■ TO DO
Find each line below that contains the string "Profile", matching capitalization exactly, and copy those lines out.

[Data excerpts]
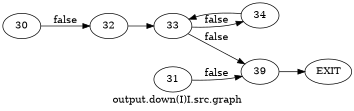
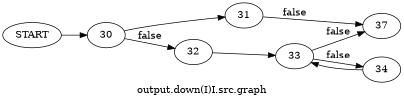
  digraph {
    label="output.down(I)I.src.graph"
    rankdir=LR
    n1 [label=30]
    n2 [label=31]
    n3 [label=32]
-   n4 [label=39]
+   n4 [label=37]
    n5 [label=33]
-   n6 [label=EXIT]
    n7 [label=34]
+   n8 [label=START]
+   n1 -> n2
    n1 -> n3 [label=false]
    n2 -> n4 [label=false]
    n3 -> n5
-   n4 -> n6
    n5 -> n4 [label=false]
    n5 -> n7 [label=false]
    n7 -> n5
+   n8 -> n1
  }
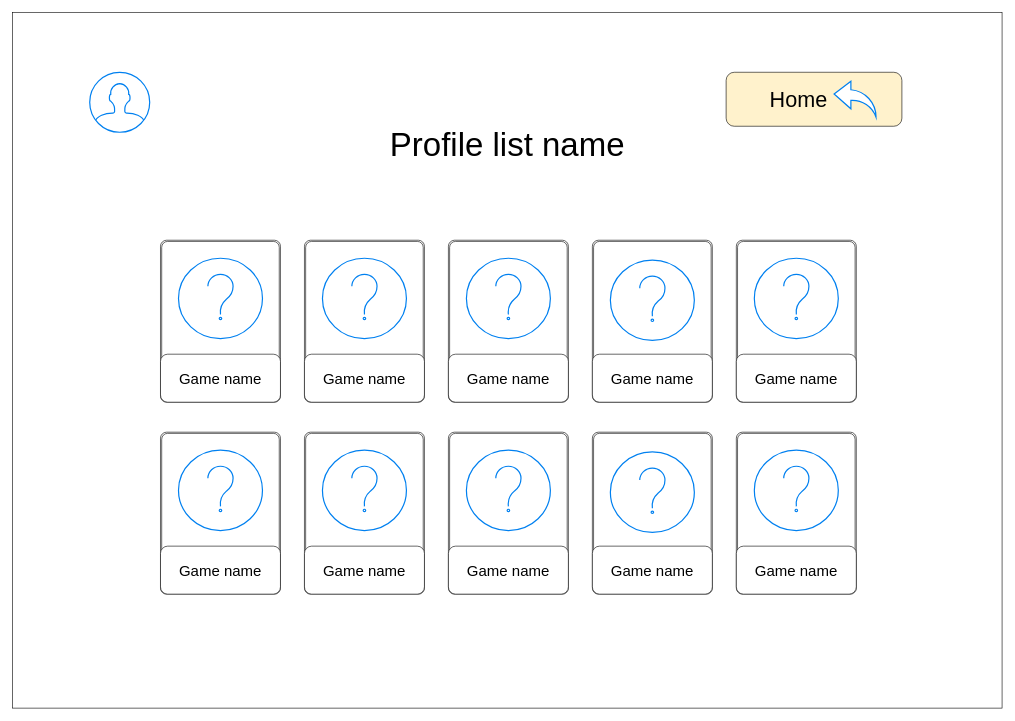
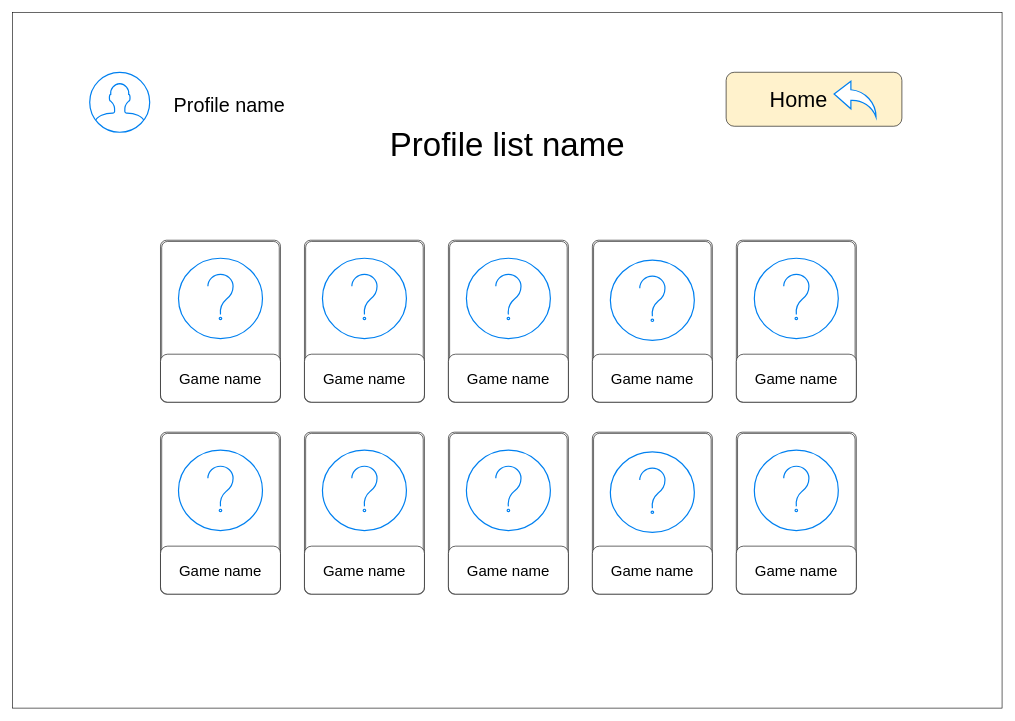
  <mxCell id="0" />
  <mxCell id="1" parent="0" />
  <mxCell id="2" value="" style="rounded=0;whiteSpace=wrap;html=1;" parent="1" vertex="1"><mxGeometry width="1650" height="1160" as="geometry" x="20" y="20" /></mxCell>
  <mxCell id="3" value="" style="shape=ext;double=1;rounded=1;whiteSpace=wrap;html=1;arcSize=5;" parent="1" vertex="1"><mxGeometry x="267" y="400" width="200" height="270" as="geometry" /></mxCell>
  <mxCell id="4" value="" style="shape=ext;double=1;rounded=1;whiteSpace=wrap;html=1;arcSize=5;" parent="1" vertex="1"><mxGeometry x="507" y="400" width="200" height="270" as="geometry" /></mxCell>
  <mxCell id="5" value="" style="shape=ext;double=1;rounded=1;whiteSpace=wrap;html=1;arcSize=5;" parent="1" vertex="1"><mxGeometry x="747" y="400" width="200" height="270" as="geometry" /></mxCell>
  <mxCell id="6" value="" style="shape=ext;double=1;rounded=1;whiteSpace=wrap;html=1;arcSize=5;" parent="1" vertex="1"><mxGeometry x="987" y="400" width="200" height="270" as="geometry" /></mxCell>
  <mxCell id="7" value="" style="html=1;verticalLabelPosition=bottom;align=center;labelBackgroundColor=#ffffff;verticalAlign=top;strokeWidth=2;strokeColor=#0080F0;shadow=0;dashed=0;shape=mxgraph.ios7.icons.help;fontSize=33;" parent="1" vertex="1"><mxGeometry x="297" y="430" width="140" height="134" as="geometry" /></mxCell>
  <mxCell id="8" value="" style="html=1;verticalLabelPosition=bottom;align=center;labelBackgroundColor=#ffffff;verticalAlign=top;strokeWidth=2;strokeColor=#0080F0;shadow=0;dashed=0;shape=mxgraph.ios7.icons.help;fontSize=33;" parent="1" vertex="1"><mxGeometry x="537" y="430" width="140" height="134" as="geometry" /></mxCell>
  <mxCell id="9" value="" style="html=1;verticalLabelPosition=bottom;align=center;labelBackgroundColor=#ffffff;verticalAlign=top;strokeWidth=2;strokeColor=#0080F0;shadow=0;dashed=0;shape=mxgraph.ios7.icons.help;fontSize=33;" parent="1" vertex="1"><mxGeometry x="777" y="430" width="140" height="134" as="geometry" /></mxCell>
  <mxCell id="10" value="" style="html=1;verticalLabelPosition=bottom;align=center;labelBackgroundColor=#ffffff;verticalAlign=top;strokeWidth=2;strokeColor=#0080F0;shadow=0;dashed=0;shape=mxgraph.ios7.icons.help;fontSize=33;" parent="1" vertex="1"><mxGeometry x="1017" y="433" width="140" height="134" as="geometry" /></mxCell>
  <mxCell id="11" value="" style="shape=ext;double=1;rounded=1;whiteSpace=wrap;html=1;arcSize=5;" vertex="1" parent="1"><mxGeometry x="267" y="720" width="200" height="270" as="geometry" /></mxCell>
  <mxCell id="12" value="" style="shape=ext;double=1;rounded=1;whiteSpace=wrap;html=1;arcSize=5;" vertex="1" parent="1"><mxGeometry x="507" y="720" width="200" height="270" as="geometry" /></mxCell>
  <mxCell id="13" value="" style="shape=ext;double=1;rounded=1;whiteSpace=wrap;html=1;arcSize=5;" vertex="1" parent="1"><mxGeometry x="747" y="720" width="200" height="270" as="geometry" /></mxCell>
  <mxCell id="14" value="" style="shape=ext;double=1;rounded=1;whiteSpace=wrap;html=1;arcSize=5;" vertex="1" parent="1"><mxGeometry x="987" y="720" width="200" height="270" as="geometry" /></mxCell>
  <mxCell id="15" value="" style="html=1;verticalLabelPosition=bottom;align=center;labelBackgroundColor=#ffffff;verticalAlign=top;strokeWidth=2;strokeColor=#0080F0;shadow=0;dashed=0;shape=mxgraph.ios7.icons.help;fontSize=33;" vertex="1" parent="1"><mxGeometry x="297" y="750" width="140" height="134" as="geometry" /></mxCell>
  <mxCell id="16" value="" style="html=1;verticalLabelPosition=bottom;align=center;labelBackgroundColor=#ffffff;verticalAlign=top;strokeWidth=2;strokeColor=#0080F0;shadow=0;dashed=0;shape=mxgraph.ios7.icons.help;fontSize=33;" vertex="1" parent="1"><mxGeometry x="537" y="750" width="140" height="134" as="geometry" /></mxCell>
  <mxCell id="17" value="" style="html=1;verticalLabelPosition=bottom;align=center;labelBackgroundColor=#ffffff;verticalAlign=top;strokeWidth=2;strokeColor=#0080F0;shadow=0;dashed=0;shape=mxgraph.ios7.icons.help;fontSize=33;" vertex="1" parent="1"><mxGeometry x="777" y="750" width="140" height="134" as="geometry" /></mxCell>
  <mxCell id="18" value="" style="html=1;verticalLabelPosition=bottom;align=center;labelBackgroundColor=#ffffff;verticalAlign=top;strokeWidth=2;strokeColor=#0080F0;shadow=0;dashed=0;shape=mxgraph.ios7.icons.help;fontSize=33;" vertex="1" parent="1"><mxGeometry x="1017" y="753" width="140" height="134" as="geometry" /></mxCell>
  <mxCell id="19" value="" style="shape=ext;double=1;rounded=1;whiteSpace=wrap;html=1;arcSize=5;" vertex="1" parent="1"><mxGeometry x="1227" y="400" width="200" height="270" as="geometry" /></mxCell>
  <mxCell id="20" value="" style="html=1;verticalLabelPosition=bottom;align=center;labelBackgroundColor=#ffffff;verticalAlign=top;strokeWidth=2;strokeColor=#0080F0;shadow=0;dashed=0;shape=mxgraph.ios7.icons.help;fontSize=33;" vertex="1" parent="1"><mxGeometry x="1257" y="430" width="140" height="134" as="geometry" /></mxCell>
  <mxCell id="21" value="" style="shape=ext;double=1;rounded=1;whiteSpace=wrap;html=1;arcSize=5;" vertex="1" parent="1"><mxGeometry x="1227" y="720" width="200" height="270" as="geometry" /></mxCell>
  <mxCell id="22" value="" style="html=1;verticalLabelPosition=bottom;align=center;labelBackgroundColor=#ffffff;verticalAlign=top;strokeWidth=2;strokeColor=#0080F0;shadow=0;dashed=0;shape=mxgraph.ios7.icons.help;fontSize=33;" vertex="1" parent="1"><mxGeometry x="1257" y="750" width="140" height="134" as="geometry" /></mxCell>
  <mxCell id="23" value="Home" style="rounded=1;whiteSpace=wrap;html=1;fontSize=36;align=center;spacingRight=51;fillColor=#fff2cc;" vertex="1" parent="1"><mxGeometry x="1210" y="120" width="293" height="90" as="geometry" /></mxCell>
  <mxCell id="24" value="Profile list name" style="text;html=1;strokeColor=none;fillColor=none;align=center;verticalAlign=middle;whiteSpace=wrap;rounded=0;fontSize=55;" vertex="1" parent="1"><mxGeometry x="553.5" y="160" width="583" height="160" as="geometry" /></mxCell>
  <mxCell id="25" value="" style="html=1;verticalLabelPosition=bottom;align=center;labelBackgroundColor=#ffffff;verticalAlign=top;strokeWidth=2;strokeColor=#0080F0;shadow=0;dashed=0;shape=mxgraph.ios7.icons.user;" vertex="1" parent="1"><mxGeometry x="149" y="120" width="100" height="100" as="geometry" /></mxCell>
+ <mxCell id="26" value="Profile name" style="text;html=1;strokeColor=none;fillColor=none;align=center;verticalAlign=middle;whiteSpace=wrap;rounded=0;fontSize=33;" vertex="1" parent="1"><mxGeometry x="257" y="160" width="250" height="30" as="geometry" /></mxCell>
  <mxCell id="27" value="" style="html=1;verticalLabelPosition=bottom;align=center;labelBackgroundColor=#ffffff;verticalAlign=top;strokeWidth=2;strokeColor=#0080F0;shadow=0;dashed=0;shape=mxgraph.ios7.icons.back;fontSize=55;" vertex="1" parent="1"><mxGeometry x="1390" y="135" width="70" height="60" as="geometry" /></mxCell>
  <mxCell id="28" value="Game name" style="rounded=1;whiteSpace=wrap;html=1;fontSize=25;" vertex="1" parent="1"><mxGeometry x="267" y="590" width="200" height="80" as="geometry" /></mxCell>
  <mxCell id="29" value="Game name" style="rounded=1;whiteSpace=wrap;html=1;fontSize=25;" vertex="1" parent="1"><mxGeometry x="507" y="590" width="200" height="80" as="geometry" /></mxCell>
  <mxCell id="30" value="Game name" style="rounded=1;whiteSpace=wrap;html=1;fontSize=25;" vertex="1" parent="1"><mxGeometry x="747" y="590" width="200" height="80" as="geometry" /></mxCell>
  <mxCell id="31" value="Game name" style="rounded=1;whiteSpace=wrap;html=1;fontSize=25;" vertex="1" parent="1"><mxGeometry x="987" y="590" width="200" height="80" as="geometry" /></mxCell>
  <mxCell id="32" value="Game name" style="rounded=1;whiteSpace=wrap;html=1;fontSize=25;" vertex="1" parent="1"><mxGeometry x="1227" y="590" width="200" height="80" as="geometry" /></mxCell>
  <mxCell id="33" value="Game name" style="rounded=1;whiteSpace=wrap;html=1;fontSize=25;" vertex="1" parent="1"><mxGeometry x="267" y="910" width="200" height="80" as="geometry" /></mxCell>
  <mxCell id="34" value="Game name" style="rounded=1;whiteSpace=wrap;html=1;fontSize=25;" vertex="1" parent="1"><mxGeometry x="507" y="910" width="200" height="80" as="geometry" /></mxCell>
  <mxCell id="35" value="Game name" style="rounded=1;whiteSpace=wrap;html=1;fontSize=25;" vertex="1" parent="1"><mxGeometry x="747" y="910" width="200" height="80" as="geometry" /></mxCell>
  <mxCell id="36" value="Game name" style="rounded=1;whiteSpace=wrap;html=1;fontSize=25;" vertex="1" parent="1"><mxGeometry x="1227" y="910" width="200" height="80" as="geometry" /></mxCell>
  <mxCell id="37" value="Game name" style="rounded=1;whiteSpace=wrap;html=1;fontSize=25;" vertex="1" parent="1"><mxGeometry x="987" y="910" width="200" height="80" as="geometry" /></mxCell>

■ THE RESULT
  <mxCell id="24" value="Profile list name" style="text;html=1;strokeColor=none;fillColor=none;align=center;verticalAlign=middle;whiteSpace=wrap;rounded=0;fontSize=55;" vertex="1" parent="1"><mxGeometry x="553.5" y="160" width="583" height="160" as="geometry" /></mxCell>
+ <mxCell id="26" value="Profile name" style="text;html=1;strokeColor=none;fillColor=none;align=center;verticalAlign=middle;whiteSpace=wrap;rounded=0;fontSize=33;" vertex="1" parent="1"><mxGeometry x="257" y="160" width="250" height="30" as="geometry" /></mxCell>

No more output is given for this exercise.